(Data extracted from a collection)
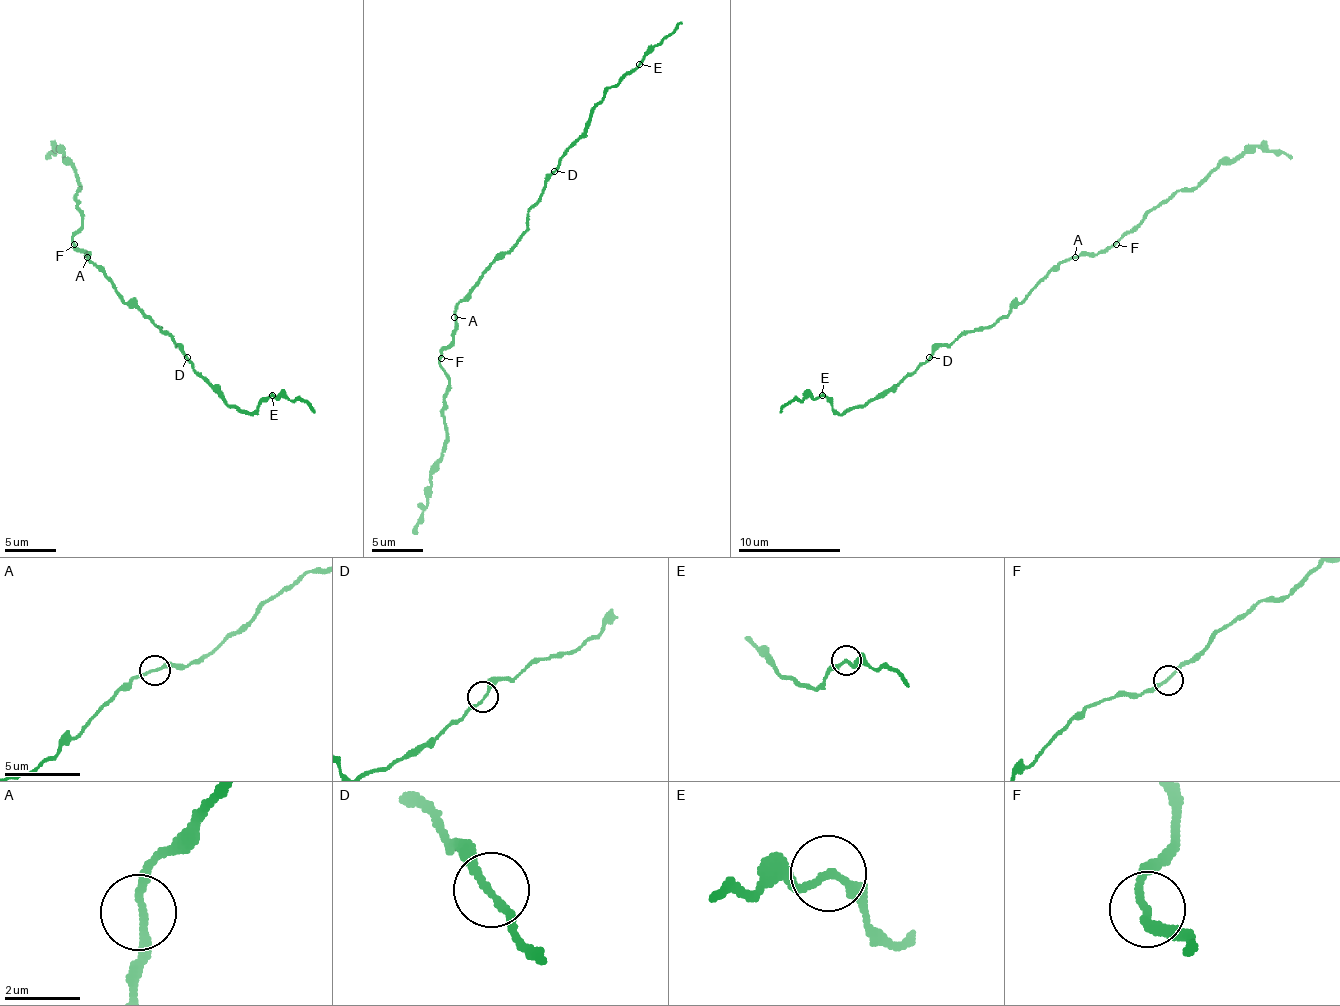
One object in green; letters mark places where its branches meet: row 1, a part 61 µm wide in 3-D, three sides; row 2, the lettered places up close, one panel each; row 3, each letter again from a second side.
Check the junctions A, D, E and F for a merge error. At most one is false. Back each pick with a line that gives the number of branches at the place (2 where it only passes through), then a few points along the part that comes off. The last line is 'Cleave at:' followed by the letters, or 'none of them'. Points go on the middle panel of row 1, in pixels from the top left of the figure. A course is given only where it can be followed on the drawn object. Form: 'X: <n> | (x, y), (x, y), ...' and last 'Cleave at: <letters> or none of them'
Cleave at: none of them

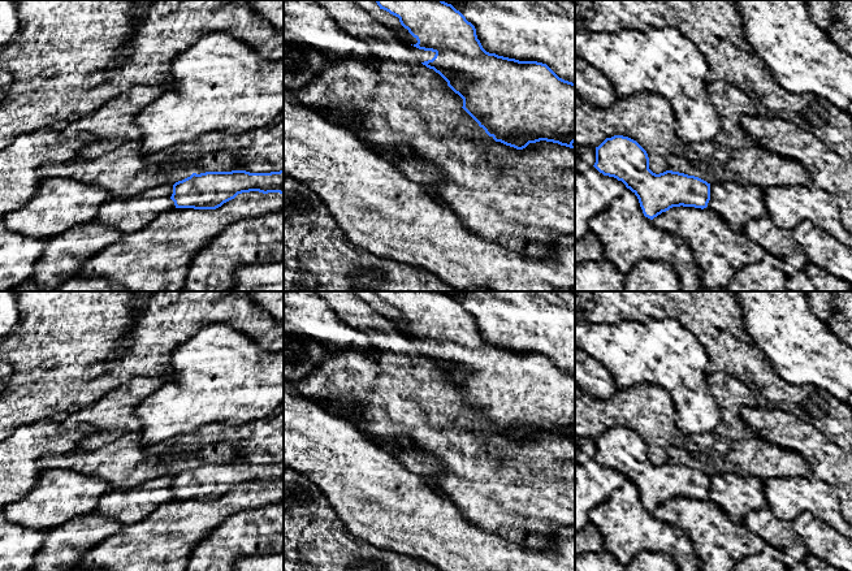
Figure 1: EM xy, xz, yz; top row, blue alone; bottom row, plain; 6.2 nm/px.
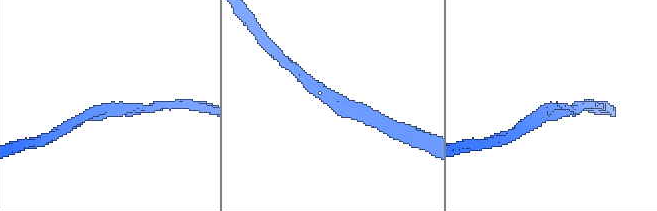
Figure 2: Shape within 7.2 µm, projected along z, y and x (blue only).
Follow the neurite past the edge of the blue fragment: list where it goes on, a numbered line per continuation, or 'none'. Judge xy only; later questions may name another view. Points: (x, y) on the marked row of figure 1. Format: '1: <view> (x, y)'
none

* [Your goal]
Copy every record exactly, but skip the pictures.

* [Written answer]
One object in green; letters mark places where its branches meet: row 1, a part 61 µm wide in 3-D, three sides; row 2, the lettered places up close, one panel each; row 3, each letter again from a second side.
Check the junctions A, D, E and F for a merge error. At most one is false. Back each pick with a line that gives the number of branches at the place (2 where it only passes through), then a few points along the part that comes off. The last line is 'Cleave at:' followed by the letters, or 'none of them'. Points go on the middle panel of row 1, in pixels from the top left of the figure. A course is given only where it can be followed on the drawn object. Form: 'X: <n> | (x, y), (x, y), ...' and last 'Cleave at: <letters> or none of them'
Cleave at: none of them

Figure 1: EM xy, xz, yz; top row, blue alone; bottom row, plain; 6.2 nm/px.
Figure 2: Shape within 7.2 µm, projected along z, y and x (blue only).
Follow the neurite past the edge of the blue fragment: list where it goes on, a numbered line per continuation, or 'none'. Judge xy only; later questions may name another view. Points: (x, y) on the marked row of figure 1. Format: '1: <view> (x, y)'
none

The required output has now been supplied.